──────── FRAGMENTO DEL DOCUMENTO

El error es, casi siempre, más probable que el acierto. De modo que encontrar una forma de equivocación a la que podamos sacarle provecho, una estrategia que permita capitalizar los errores, parece una vía digna de exploración. En nuestra actividad cotidiana los científicos, la comunidad científica, dedicamos el grueso de nuestro tiempo a equivocarnos. Pero lo hacemos de tal modo que el error de hoy ya no sea el de mañana. Hay método en esta exploración, pero también hay toneladas de creatividad, audacia y perseverancia.
En este esfuerzo por perfeccionar el mejor modo de equivocarse, muy de vez en cuando, emerge el acierto. Pero como cada respuesta viene acompañada de varias preguntas nuevas, inimaginables antes del acierto, aumenta el volumen de lo que conocemos al tiempo que, paradójicamente, crece aún más el de aquello que ignoramos. La aventura de la ciencia es infinita.

────────────────
──────── DATOS DISPONIBLES

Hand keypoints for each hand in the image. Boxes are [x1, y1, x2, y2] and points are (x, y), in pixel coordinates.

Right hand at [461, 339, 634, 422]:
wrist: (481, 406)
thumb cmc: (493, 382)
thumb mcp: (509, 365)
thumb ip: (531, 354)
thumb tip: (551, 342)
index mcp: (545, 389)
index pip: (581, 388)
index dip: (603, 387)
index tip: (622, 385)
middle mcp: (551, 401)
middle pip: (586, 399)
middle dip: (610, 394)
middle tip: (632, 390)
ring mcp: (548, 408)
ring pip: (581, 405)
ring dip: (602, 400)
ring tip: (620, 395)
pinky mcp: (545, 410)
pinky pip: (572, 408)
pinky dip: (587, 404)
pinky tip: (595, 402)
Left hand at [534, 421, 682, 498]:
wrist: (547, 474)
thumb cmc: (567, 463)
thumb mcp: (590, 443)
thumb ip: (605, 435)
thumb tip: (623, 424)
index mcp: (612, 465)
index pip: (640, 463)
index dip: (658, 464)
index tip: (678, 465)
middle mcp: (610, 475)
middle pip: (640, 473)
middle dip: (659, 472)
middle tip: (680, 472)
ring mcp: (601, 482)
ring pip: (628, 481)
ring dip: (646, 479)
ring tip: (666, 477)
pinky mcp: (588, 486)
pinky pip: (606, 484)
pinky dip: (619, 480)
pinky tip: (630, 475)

────────────────

→ ACTIVIDAD
Continúe el texto sobre el papel del error en la ciencia a partir de su última oración. El material no guarda relación alguna con el texto.

→ RESPUESTA
En las contadas ocasiones en las que alcanzamos el oasis de un acierto, para colmo, no nos quedamos a disfrutarlo más que unos instantes. Más temprano que tarde retomamos la retahíla de equivocaciones que quizás nos lleven a una nueva epifanía. Sabemos que los aciertos son siempre provisionales, que acabarán por mostrar sus limitaciones y sus grietas. Por eso es imperativo seguir explorando. "Los científicos cometen errores", decía Carl Sagan; "la ciencia es un emprendimiento colectivo con una --por lo general-- aceitada maquinaria de corrección de estos".
Siendo el error el objeto central de la ciencia --más representativo que el acierto, aunque sea por una cuestión de abundancia--, es imprescindible hablar de él sin remordimientos ni complejos. Quizás de ese modo sea más la gente que comprenda el valor de un acierto científico, en nada parecido a una flecha que circunstancialmente dio en la diana. La columna vertebral de la ciencia está mucho más en las preguntas --vigas estructurales e imperecederas-- que en las respuestas --coyunturales tabiques que pueden remplazarse--. Las preguntas son el motor del pensamiento creativo.
Es tal el culto al error que tenemos en la ciencia que cuando creemos haber arribado a un acierto, por muy pequeño que este sea e independientemente del nivel de euforia alcanzado, el primer pensamiento que nos asalta es más o menos el siguiente: ¿qué debería ocurrir para demostrar que estoy equivocado? Esa pregunta esconde tanto la sospecha de que, de un modo u otro, el oasis al que acabamos de llegar es un espejismo pasajero, como la velada intención de reemprender el camino.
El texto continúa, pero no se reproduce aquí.